*Problem requirements*:
Please revise the entries below by changing every "MySQL" to "PostgreSQL" and leaving everything else unchanged. Leave the pictures out of your answer.

Recorded data Start Marker

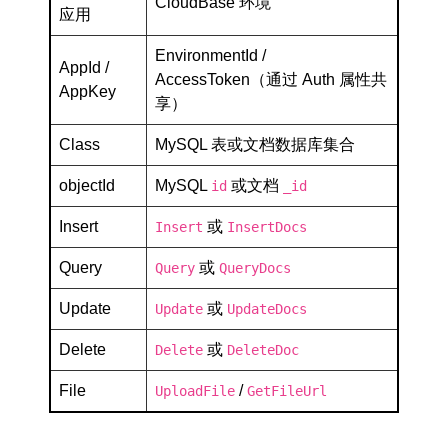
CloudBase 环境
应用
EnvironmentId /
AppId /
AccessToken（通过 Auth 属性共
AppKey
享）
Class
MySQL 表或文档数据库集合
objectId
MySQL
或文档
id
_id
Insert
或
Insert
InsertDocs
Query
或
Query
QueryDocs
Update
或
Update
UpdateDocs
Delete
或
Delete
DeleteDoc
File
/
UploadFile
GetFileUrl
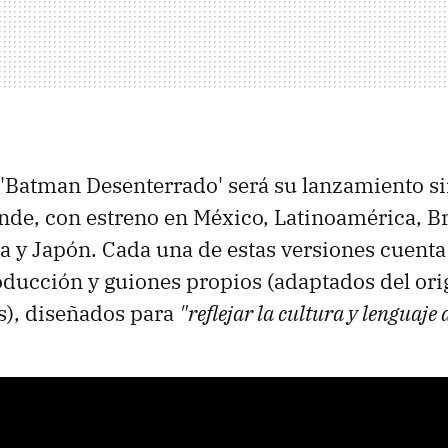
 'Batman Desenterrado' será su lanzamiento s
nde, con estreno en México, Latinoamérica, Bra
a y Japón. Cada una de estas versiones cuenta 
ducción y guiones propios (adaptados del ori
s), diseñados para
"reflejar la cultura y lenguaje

Recorded data End Marker

*Response*:
CloudBase 环境
应用
EnvironmentId /
AppId /
AccessToken（通过 Auth 属性共
AppKey
享）
Class
PostgreSQL 表或文档数据库集合
objectId
PostgreSQL
或文档
id
_id
Insert
或
Insert
InsertDocs
Query
或
Query
QueryDocs
Update
或
Update
UpdateDocs
Delete
或
Delete
DeleteDoc
File
/
UploadFile
GetFileUrl
 'Batman Desenterrado' será su lanzamiento s
nde, con estreno en México, Latinoamérica, Bra
a y Japón. Cada una de estas versiones cuenta 
ducción y guiones propios (adaptados del ori
s), diseñados para
"reflejar la cultura y lenguaje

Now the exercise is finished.